A opinião de ...

Memórias do 25 de Abril V: O renascer da esperança

 
Em 5 de Março de 1974, o Movimento dos Capitães ganha estatuto político universal e passa a autodesignar-se por MFA (Movimento das Forças Armadas), na intenção de que fosse um movimento de todos: oficiais, sargentos e praças.
O ambiente social, no início de 1974, era de hostilidade generalizada para com o Governo (calcula-se que 90% dos(as) portugueses(as) tenham apoiado o golpe militar. Até o lado mais progressista da Igreja Católica que, desde o episódio da Capela do Rato, em Janeiro de 1973, exigia humanização social e liberdade de expressão. Por outro lado, o dinamismo da sociedade civil, sobretudo das classes burguesa e industrial e operária (sindical) exigia mudanças na regulação da iniciativa económica a que o Governo não conseguia responder.
Em 27 de Março de 1974, terminaram, em segredo, sob a direcção do governo da Grã-Bretanha, as negociações para acabar com a guerra na Guiné e os militares sentiram mais legítimas as suas iniciativas mas as prisões que se seguiram à tentativa de golpe de 16 de Março constituíram um rude revés.

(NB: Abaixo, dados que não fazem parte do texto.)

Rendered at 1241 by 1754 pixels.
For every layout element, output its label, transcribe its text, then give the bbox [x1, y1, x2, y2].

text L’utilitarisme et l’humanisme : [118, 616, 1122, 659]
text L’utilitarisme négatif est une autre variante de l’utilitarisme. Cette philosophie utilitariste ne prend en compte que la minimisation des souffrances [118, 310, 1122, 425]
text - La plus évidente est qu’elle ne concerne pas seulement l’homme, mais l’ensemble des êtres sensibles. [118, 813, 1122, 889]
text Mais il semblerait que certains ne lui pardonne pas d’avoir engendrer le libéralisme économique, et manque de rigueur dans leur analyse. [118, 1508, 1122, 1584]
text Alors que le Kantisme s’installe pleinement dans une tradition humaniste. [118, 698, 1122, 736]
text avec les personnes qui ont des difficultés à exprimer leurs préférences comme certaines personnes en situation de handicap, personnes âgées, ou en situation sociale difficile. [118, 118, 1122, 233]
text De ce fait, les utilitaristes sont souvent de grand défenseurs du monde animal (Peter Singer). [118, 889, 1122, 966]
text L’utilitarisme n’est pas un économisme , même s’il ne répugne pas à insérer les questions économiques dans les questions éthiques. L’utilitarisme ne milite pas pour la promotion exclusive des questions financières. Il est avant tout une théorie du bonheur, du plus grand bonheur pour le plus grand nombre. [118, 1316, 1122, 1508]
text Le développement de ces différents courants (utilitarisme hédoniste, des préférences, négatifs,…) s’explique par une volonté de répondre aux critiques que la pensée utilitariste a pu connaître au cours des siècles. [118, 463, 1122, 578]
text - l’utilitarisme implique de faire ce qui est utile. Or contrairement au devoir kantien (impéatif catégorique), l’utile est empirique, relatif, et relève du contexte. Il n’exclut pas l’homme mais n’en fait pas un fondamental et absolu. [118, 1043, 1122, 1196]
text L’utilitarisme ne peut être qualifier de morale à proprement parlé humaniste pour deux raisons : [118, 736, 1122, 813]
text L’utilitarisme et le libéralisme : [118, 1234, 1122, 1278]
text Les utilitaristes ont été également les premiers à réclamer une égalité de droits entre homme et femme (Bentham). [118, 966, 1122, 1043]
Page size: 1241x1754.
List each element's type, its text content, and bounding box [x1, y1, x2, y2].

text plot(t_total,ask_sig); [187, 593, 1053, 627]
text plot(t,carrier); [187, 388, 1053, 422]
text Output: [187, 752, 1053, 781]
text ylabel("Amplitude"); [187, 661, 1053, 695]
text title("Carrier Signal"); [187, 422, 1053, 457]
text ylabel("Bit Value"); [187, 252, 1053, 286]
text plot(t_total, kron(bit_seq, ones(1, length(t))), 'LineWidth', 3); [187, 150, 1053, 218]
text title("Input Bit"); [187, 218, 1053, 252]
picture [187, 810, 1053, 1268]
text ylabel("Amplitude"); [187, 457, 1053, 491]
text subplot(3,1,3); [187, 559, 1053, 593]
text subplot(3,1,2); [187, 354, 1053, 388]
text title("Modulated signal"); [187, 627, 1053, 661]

Era necessário apressar o golpe militar e, para isso, foi constituída uma equipa de planeamento operacional que, no dia 24, à tarde, se instalou no quartel da Pontinha, em Lisboa. Nesse dia, até às 19h00, todos os oficiais aderentes foram notificados do golpe, sob códigos militares, e informados da senha e da contra-senha para iniciar as operações, com alvos e intervenientes codificados. Tinha-se conseguido a adesão de um jornalista (João Paulo Dinis) da emissora Rádio Clube Português para passar a senha e a contra-senha, respectivamente constituídas pelas canções E depois do Adeus, de Paulo de Carvalho (22h55) e Grândola, Vila Morena, de Zeca Afonso (0h15).
Os aderentes, em cada unidade militar, fizeram-se à estrada, com fé e com o armamento possível (muito pouco na maioria das unidades intervenientes). Se houvesse guerra, não duraria mais de meia hora, por falta de munições. Às quatro da manhã, já havia alvos conseguidos, tanto em Lisboa como no Porto. Outros, só o seriam ao final do dia 25. A sorte e o povo (o militar e o outro) decidiram tudo e houve uma enorme explosão de alegria em todo o país. Os problemas viriam depois face à falta de preparação política dos fazedores do golpe e de um programa claro e partilhado pelas diferentes perspectivas de ação política em disputa: a democrata-cristã, representada por António de Spínola, e o socialismo comunista, representado por Costa Gomes, e em confronto, dentro do MOFA/MFA, desde o início de Dezembro de 1973.
Realizou-se então a profecia de Salazar, em 1966: o Partido Comunista tomou conta do país face à ausência dos partidos do centro democrático. Porém, com maior ou menor dificuldade, o MFA cumpriu o seu programa: houve eleições para a Assembleia Constituinte (25 de Abril de 1975); foi aprovada a Constituição, o novo pacto instituinte do Estado e da Nação portugueses (25 de Abril de 1976); realizaram-se eleições legislativas livres em 25 de Abril de 1976, tomando posse o I Governo Constitucional em 23 de Julho de 1976; e eleições para Presidente da República, no dia 27/06/1974, sendo eleito Ramalho Eanes. Portugal ultrapassou assim a voragem comunista e manteve-se fiel à sua história.
Mas pagámos bem caro o ano e meio de aventura pêcepista: a má forma e processo da descolonização e a reintegração de 500.000 «retornados» mancharam gravemente a revolução de Abril de 1974e exauriram os cofres do Estado. Mas o balanço final, hoje, parece-me positivo.